• [Task item]: With the pictures left out, reproduce exactly the lines running from the line with "fruit: present [340,250,365,273]" to the last line of the material below.

• [Information supplied]:
*** Block opens ***

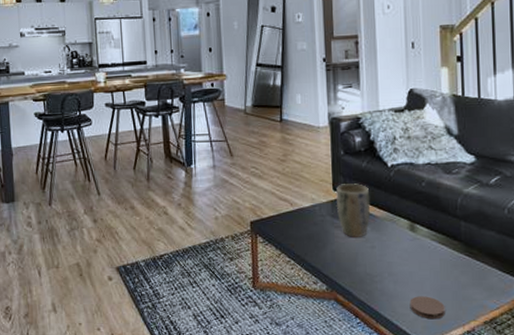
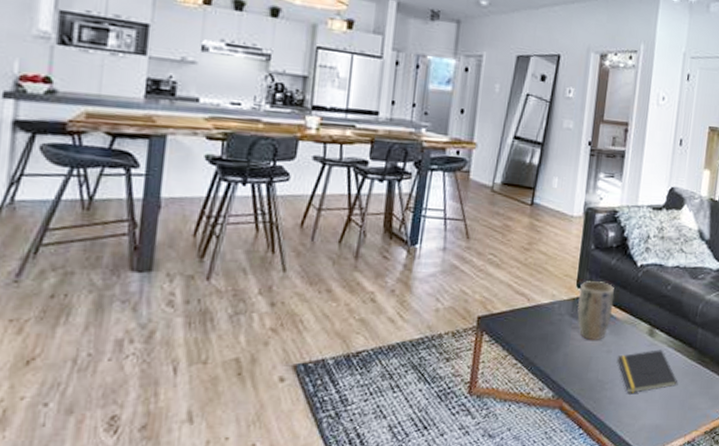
notepad: none [383,243,448,285] -> present [618,350,678,393]
coaster: present [409,296,445,320] -> none [636,405,671,430]

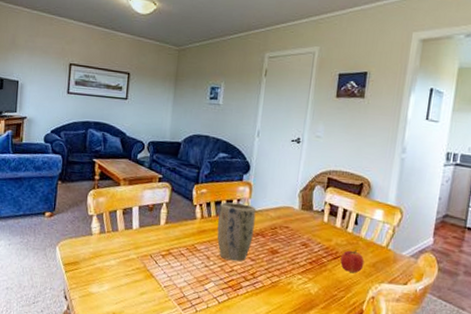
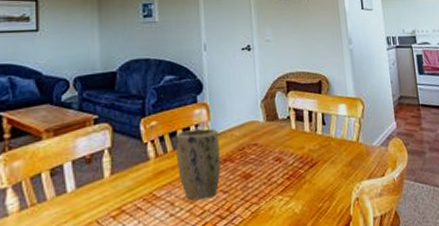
fruit: present [340,250,365,273] -> none [317,152,341,179]

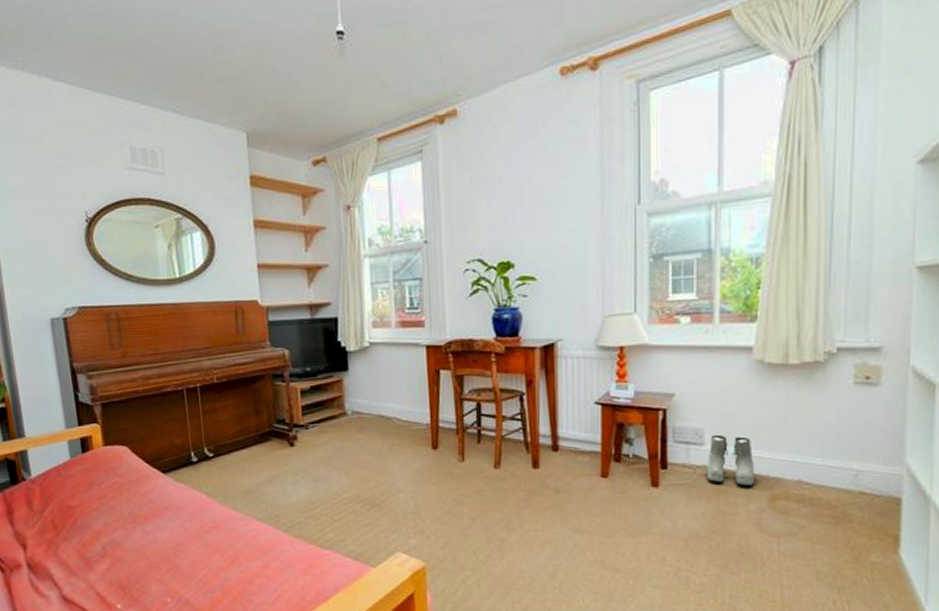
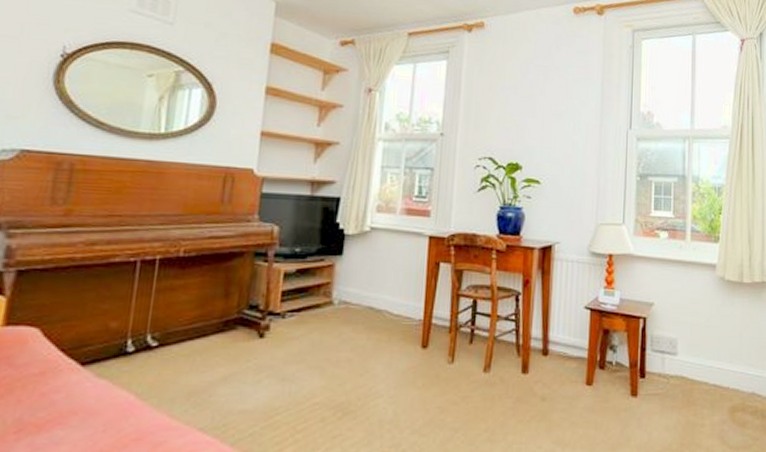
boots: present [706,434,754,487] -> none [678,345,717,398]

*** Block closes ***

• [Exercise solution]:
fruit: present [340,250,365,273] -> none [317,152,341,179]

boots: present [706,434,754,487] -> none [678,345,717,398]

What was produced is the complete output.